What is the solution to [tex]$4|0.5 x - 2.5| = 0$[/tex]?

A. [tex]x = 1.25[/tex]
B. [tex]x = 5[/tex]
C. [tex]x = -1.25 \text{ or } x = 1.25[/tex]
D. [tex]x = -5 \text{ or } x = 5[/tex]



Answer :

Sure, let's solve the given equation step-by-step:

Given equation:
[tex]\[ 4|0.5x - 2.5| = 0 \][/tex]

### Step 1: Isolate the Absolute Value Expression

To isolate the absolute value expression, we first divide both sides of the equation by 4:
[tex]\[ |0.5x - 2.5| = 0 \][/tex]

### Step 2: Understand the Property of Absolute Value

The absolute value of a number is zero only if the number itself is zero.
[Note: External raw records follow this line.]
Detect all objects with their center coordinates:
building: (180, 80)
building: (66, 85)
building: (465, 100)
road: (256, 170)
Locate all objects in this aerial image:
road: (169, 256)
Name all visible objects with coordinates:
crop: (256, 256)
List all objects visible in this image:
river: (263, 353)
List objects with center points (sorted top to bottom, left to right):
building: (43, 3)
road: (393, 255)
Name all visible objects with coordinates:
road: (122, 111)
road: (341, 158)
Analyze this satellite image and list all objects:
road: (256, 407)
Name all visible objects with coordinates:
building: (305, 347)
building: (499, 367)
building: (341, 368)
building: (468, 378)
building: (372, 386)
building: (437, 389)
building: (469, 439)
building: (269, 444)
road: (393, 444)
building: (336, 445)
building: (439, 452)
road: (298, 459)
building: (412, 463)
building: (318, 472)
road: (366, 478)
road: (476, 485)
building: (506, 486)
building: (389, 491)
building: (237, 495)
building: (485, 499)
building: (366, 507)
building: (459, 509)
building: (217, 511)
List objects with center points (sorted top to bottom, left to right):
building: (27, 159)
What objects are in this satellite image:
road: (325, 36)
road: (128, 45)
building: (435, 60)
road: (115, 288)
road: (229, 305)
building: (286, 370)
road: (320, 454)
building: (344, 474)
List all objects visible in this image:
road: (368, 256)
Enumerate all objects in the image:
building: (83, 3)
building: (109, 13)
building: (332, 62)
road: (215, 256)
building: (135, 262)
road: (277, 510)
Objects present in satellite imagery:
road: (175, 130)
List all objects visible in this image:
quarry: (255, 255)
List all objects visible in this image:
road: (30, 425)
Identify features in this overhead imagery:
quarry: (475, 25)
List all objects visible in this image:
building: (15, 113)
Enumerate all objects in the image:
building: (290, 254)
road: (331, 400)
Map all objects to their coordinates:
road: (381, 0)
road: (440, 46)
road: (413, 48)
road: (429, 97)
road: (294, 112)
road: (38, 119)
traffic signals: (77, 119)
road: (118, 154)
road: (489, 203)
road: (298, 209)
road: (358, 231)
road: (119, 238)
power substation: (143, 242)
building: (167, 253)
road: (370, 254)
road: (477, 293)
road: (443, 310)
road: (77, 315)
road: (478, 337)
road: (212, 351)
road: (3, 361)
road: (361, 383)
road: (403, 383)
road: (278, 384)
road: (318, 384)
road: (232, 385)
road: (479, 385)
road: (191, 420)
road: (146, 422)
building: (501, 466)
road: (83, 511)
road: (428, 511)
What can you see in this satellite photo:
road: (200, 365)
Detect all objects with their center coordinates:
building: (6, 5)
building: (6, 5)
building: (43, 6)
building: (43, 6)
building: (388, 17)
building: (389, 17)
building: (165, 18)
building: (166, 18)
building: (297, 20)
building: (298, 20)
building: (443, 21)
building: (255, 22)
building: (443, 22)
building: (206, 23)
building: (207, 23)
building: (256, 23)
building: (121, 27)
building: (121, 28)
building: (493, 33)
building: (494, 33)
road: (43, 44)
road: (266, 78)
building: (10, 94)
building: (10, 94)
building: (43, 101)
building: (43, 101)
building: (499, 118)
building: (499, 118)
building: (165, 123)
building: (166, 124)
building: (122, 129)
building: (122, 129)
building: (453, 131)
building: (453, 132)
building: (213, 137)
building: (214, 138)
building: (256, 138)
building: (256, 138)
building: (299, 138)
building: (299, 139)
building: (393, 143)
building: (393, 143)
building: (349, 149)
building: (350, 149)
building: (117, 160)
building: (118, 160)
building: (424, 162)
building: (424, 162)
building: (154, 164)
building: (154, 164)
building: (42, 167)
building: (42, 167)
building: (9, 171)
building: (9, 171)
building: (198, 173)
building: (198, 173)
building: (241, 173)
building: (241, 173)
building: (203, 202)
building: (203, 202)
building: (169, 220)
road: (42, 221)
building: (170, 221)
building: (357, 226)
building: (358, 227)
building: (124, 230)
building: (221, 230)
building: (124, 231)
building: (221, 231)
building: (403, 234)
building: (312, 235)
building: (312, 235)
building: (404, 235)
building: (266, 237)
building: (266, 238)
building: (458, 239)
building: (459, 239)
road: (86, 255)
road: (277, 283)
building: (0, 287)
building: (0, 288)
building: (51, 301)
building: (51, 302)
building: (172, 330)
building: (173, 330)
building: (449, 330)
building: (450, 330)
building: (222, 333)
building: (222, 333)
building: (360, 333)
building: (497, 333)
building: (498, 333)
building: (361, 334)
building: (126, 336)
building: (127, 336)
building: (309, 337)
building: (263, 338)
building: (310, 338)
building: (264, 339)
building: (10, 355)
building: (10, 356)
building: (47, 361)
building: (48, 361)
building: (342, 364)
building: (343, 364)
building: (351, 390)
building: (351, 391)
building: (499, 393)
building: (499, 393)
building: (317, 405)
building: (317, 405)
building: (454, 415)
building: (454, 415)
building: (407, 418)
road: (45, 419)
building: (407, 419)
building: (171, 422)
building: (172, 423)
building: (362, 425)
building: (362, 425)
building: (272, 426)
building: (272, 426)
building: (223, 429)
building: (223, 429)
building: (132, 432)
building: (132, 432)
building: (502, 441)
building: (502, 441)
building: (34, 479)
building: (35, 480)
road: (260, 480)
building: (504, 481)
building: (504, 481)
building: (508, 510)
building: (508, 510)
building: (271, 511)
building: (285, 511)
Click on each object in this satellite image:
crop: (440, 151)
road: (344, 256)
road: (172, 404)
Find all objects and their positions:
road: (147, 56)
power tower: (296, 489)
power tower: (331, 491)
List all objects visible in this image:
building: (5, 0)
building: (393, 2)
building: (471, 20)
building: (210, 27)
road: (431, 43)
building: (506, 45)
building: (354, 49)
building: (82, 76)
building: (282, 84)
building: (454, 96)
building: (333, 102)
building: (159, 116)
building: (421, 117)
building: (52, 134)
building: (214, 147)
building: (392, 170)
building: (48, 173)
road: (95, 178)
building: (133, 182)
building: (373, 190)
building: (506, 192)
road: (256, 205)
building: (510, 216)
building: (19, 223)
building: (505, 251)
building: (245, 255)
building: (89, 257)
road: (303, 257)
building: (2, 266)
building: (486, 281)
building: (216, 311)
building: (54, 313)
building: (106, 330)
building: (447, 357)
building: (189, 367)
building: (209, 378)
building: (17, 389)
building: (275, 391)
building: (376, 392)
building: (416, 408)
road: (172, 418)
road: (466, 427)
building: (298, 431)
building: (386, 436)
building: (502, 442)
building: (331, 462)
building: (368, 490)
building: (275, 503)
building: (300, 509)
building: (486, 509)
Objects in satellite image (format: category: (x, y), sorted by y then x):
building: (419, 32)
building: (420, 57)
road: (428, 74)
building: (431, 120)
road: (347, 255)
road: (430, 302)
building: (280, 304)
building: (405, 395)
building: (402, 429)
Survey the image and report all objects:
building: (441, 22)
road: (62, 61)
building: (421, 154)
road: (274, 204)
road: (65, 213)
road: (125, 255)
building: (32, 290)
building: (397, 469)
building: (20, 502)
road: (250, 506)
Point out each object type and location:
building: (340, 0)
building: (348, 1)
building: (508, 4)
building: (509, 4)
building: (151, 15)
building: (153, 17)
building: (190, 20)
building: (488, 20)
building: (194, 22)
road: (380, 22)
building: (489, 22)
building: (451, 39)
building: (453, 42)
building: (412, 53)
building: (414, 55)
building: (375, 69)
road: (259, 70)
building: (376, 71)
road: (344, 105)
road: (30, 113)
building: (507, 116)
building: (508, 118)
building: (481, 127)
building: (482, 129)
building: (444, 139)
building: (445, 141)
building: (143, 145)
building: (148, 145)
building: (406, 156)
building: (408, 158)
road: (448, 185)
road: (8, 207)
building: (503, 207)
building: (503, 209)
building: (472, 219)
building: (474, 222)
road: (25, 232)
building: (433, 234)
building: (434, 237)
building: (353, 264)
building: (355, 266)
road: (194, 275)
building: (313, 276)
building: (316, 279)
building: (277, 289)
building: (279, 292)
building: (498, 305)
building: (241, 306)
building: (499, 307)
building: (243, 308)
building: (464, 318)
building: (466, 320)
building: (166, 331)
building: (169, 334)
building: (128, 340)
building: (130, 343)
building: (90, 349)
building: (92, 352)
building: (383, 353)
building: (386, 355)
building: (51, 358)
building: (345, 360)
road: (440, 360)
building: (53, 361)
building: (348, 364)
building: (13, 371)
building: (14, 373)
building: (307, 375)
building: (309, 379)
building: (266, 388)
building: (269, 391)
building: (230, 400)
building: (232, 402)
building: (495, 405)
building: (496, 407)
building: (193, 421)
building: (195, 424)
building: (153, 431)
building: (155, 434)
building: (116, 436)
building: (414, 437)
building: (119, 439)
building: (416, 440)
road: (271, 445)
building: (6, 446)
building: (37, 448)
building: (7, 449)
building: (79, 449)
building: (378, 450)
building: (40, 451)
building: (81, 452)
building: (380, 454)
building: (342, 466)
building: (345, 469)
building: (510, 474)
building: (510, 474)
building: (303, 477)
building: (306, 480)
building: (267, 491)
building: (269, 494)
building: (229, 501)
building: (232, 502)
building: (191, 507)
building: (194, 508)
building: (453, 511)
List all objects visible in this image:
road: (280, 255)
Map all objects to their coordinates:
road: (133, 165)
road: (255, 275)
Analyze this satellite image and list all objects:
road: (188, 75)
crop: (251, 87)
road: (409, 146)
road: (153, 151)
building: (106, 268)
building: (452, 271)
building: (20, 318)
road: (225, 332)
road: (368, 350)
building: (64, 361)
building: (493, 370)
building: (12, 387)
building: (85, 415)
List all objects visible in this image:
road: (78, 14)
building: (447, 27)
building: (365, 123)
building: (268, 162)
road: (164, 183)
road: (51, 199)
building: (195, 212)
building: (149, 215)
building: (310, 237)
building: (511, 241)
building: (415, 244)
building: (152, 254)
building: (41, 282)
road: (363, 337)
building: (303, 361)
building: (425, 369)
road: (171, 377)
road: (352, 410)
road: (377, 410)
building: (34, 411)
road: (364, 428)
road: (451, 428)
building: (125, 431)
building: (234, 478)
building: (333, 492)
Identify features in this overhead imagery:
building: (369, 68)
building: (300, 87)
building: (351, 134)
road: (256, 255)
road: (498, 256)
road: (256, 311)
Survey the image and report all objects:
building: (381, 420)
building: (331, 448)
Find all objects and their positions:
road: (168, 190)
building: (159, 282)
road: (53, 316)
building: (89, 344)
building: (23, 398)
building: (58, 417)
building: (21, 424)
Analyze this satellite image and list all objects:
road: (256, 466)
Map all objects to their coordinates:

Therefore, we have:
[tex]\[ 0.5x - 2.5 = 0 \][/tex]

### Step 3: Solve for [tex]\( x \)[/tex]

Now, we solve the equation [tex]\( 0.5x - 2.5 = 0 \)[/tex].

First, add 2.5 to both sides of the equation:
[tex]\[ 0.5x = 2.5 \][/tex]

Then, divide both sides by 0.5:
[tex]\[ x = \frac{2.5}{0.5} \][/tex]
[tex]\[ x = 5 \][/tex]

### Conclusion

The solution to the equation [tex]\( 4|0.5x - 2.5| = 0 \)[/tex] is:
[tex]\[ x = 5 \][/tex]

### Answer

[tex]\[ x = 5 \][/tex]